Glenn Sample Ely - Southwestern Historical Quarterly CXXVIII, no. 3 (January 2025): 319-320.
Immediately after launching into this work, the reader is confronted with a vexing question. How does one write a successful biography when there is a paucity of information about their subject? This is the conundrum that author Timothy E. Green faces when he first considered writing the fantastical story of his ancestor Isaac Slover (1777-1854). Slover, a quintessential American mountain man, was illiterate and left behind no journal or letters to help provide an intimate glimpse into his makeup and mettle. His biographer Green is left to assemble a composite portrait of this restless and reckless individual from scraps and snippets in the historical record. As a result, this work contains many suppositions to flesh out context and detail about Slover’s life. Green employs phrases such as “probably,” “may have,” “we are left to informer,” and “we do not know for sure” throughout the narration.
With all that said, Green should be commended for his impressive and substantial scholarship, including sixty-two pages of detailed notes and an extensive bibliography. He leaves no stone unturned in his determined search for information about Slover and his various frontier incarnations as farmer, Indian fighter, woodsman, wanderer, grizzly hunter, trapper, soldier, loyal friend, husband, and father. Throughout the story, the reader is constantly amazed at Slover’s unslakable thirst for westerly wandering and his predilection for danger and the unknown. He sets forth on trapping expeditions lasting months at a time, occasionally doing very well but at other times losing thousands of dollars in furs and pelts because of unforeseen circumstances. Eventually, the reader loses count of Slover’s numerous scrapes with death, which includes battling Native Americans, grizzlies, interlopers, and harsh elements.
Besides his harrowing and sometimes death-defying experiences, Slover’s story is compelling because of its larger regional and national context that includes the Revolutionary War, War of 1812, life in the American Southwest under Spanish and American control, the Mexican War, and the Gold Rush. Green notes that Slover is “both witness and denizen of multiple frontiers.” (p. xiii) His life provides new perspectives and explorations of American identity in the eighteenth and nineteenth centuries, with “its ethnic and racial turmoil, its exploitation [of natural resources and the environment], . . . [and] its revelation of humanity’s capacity for courage and endurance and savagery.” (p. xiii)

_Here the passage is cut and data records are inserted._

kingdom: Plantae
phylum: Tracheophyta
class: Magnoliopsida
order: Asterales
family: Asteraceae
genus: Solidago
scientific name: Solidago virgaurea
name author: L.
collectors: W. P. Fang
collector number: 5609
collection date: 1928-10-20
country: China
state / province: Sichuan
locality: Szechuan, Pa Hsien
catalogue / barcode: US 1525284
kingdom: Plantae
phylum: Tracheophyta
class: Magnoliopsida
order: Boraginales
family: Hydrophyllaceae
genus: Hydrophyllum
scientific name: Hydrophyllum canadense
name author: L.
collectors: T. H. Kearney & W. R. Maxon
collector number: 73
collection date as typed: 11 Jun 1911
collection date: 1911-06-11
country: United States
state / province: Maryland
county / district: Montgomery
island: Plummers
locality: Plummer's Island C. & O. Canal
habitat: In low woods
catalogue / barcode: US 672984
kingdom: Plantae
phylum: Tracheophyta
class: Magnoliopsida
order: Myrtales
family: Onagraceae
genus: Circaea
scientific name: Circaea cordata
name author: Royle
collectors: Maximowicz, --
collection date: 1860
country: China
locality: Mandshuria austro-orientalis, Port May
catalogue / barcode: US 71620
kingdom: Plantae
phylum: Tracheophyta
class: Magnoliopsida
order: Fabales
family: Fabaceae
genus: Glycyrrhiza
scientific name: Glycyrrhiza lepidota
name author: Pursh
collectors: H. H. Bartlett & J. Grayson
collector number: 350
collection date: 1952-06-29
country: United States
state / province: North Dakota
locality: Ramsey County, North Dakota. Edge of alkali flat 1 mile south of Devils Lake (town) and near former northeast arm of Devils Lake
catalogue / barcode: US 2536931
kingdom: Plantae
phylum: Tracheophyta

Green is a South Plains native who now lives in Austin, Texas. He earned his Ph.D. from Texas Tech University and subsequently taught writing and literature at various universities and colleges for almost 50 years. He retired from his last position, at St. Edward’s University, in 2015. While The Edge Rover has only a few references to the Lone Star State, it contains much that will captive the aficionados of southwestern history. Green clearly has taken much of his long experience teaching literature and writing to heart. He is an accomplished writer and this polished, well-crafted work shines throughout. It is highly recommended.